«С получением известия о злодейском умерщвлении короля французского, — записывает в дневнике секретарь Екатерины II Храповицкий, — ее величество слегла в постель, и больна и печальна».
Брату Людовика XVI графу Д'Артуа Екатерина передает на организацию борьбы с якобинцами миллион рублей и вручает шпагу с надписью на лезвии: «С Богом за Короля».
Свободная борьба простив вольтерьянства и масонства стала возможной только после осуждения Новикова и закрытия «Дружеского общества». До этого идеологическая борьба с вольтерьянцами и масонами «была делом опасным, как для светских лиц, так и для духовенства».
Л. Знаменский в своем «Руководстве к русской церковной истории» отмечает, что положение белого духовенства при Екатерине было не лучше, чем положение монашества.
«Белое духовенство, — пишет он, — пострадало едва ли не более.
В эту эпоху крупных и мелких временщиков, угнетение слабых сильными, оно было совсем забито. Губернаторы и другие светские начальники забирали священнослужителей в свои канцелярии, держали под арестом, подвергали телесным наказаниям».

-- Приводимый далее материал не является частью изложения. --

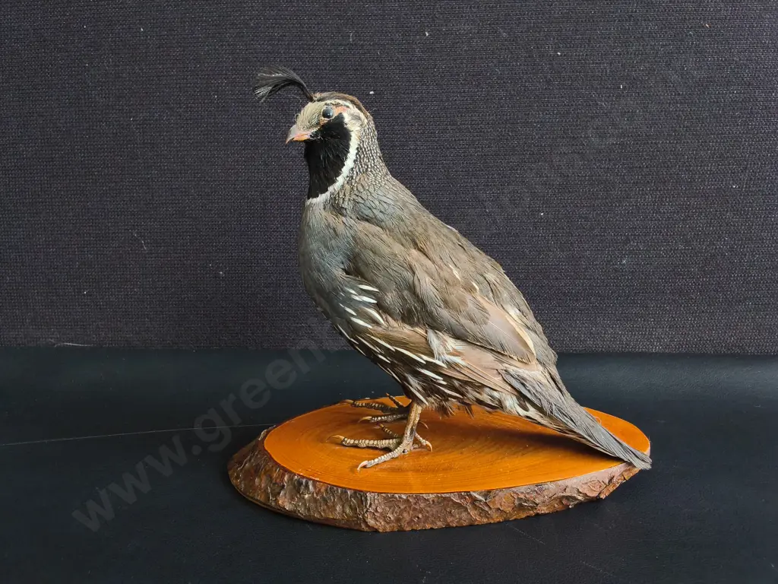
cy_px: 292
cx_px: 389
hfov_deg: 65.3
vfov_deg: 51.4
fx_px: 607
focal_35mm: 27
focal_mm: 2.87
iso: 160
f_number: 2
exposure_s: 1/120
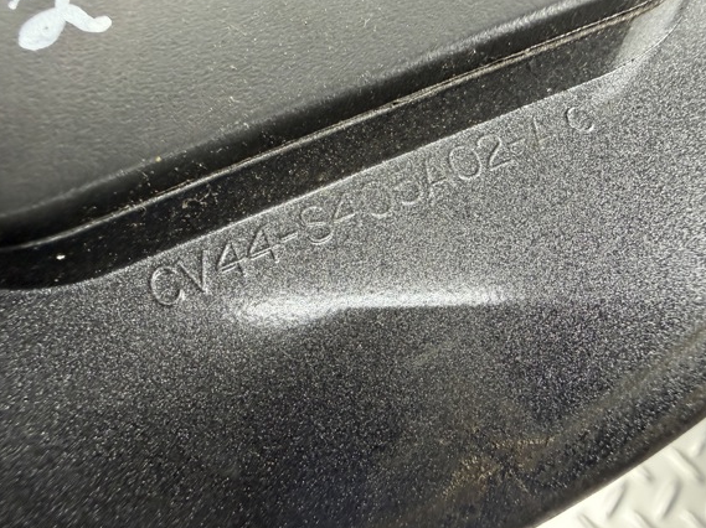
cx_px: 386
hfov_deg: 65.2
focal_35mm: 27
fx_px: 550
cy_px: 261
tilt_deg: -57.8
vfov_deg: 51.3
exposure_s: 1/100
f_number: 2.2
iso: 320
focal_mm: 2.22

«Смиренному проповеднику слова Божьего даже некого было вразумлять с своей кафедры, потому что в той среде, которая нуждалась в его вразумлена, не принято было ни ходить в церковь, ни тем более слушать какие-нибудь проповеди».
Обличать же вольтерьянцев и масонов вне храма, принимая их распространенность среди сильных мира сего, было опасно.
Однажды, когда Тихон Задонский вступил в спор с помещиком-вольтерьянцем и стал опровергать его рассуждения, то помещик дал ему пощечину.
Только высшее духовенство осмеливалось выступать против французских философов. Были изданы сочинения: «Вольтер обнаженный», «Вольтер изобличенный», «Посрамленный безбожник и натуралист» и многие другие. Но писать против материалистов и атеистов надо было с опаской, оглядываясь на императрицу-философа.
Тогдашний либерализм, как и современный, так горячо ратовавший за свободу убеждения, оказывался очень фанатичен, когда эта свобода задевала его самого.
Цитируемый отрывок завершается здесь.